Analistas angolanos dizem que o escalar do conflito no leste da República Democrática do Congo (RD Congo) pode desencadear uma onda de emigração forçada e de refugiados congoleses para Angola e “sobrecarregar” economicamente o reino do MPLA, já de si tão pobre que até dói…
Angola e a RD Congo partilham uma vasta fronteira terrestre, marítima e fluvial, como recordaram os analistas Tiago Armando e David Sambongo, alertando ainda para implicações do ponto de vista sanitário com a possível mobilidade de cidadãos congoleses.
“Toda a guerra tem consequências e uma delas é a mobilidade das pessoas, os deslocados e ao mesmo tempo os refugiados, e como nós partilhamos esta extensa fronteira, a probabilidade que temos de lidar com fluxo de refugiados da RD Congo é maior”, diz Tiago Armando, com uma (pre)visão – reconheça-se – digna de ser equipara à descoberta da roda.
De acordo com este especialista em relações internacionais, com o agravar das tensões no leste da RD Congo, Angola poderá ser obrigada a cumprir as normas do direito internacional e acolher eventuais refugiados. O que, traduzindo, significa que se não for obrigada… marimba-se. É isso, não é?
“Teremos de os acolher e, de certa forma, exigiria também custos com a criação de condições de recepção, alojamento e assistência”, frisou. Isto, é claro, dando-lhes o que o Governo não dá aos seus próprios autóctones.

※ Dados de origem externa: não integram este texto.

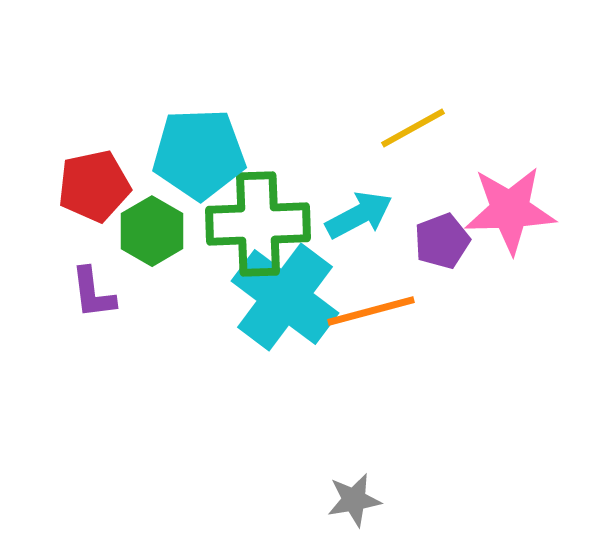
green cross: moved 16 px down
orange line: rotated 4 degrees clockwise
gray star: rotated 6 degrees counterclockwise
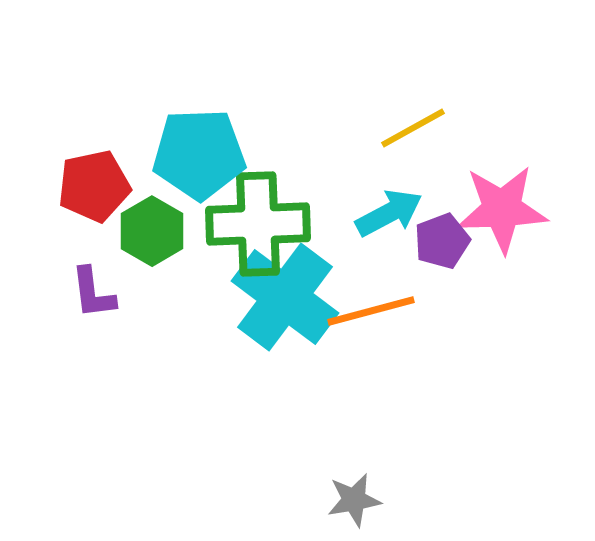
pink star: moved 8 px left, 1 px up
cyan arrow: moved 30 px right, 2 px up
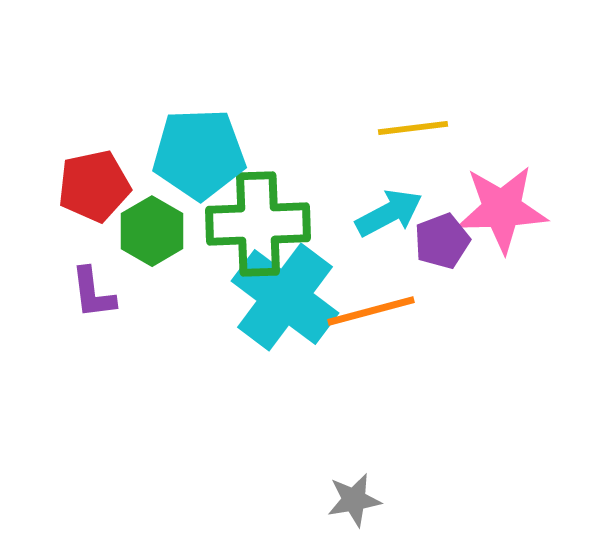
yellow line: rotated 22 degrees clockwise
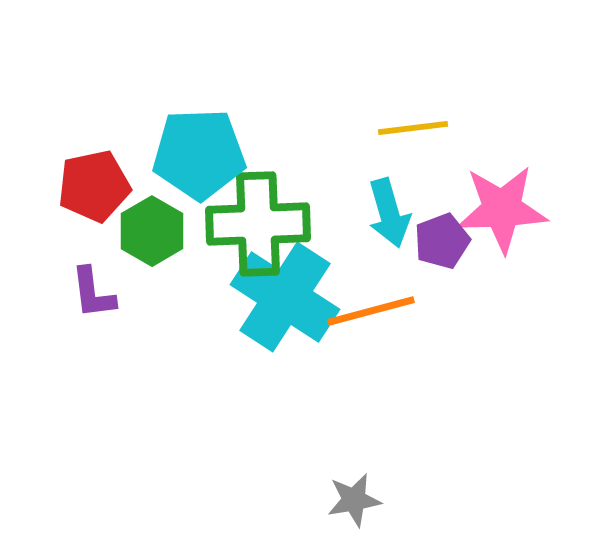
cyan arrow: rotated 102 degrees clockwise
cyan cross: rotated 4 degrees counterclockwise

Para Tiago Armando, do ponto de vista social, poderá ainda haver consequências no capítulo sanitário para Angola, que por esta altura enfrenta um surto de cólera, dadas as várias epidemias que assolam igualmente a RD Congo.
“Então, obrigaria, do ponto de vista de políticas públicas ou de medidas sanitárias, redobrar os esforços da parte de Angola”, indicou sem, contudo, referir que também neste campo o governo do MPLA (há 50 anos no Poder) nem sequer o básico do básico conseguiu implementar duranta as décadas de poder.
O analista destacou (como não poderia deixar de ser) ainda os esforços do Governo angolano, sobretudo do Presidente angolano, general João Lourenço, o mundialmente conhecido “campeão da paz”, indicado pela União Africana como mediador do conflito que opõe a RD Congo e o Ruanda – alegado financiador e apoiante do grupo rebelde M23, realçando que Angola defende “soluções pacíficas”.
Por sua vez o politólogo David Sambongo recordou a extensa fronteira que Angola partilha com a RD Congo, referindo que esta deverá ser o escape de milhares de cidadãos congoleses com o agravar dos conflitos naquela região.
“E sempre que há conflito armado ou instabilidade na RD Congo a tendência é de os cidadãos congoleses virem para o nosso território [angolano] para pedirem refúgio ou mesmo invadirem do ponto de vista da emigração forçada por via desse conflito”, disse. Para David Sambongo, fugir de uma guerra é… invadir. Não está mal.
Sambongo considerou, por outro lado e à revelia das ordens superiores do general Presidente, que a possível presença de refugiados congoleses em Angola deve ainda sobrecarregar economicamente o reino do MPLA, que se mostra “incapaz” de responder às necessidades dos cidadãos nacionais.
Salientando que as condições das famílias angolanas estão “cada vez mais a deteriorar-se”, o analista advertiu que o “conflito no leste da RD Congo pode desencadear numa onda de emigração para Angola muito forte e que pode sobrecarregar economicamente o (…) país”, rematou.
A Comunidade da África Oriental (EAC, na sigla inglesa) e a Comunidade de Desenvolvimento da África Austral (SADC) convocaram uma reunião conjunta para abordar o conflito prevalecente no leste da RD Congo.
O encontro ao mais alto nível vai decorrer num contexto de fortes tensões entre Kinshasa e Kigali, depois de o grupo armado M23 e os seus aliados das forças ruandesas terem tomado Goma, a principal cidade do leste da RD Congo, e continuado a avançar na região.
A cimeira, que decorrerá em Dar es Salaam, na Tanzânia, e é organizada pela EAC e pela SADC, juntará vários chefes de estado e de Governo, e, sobretudo, os Presidentes dos dois países envolvidos no conflito: Félix Tshisekedi (RD Congo) e Paul Kagame (Ruanda).
O conflito, que se arrasta há mais de três anos apesar de numerosas intervenções diplomáticas, regista nova ofensiva e mais violenta desde final de Janeiro e chegou à província do Kivu do Sul, que está agora na mira do M23 e dos soldados ruandeses.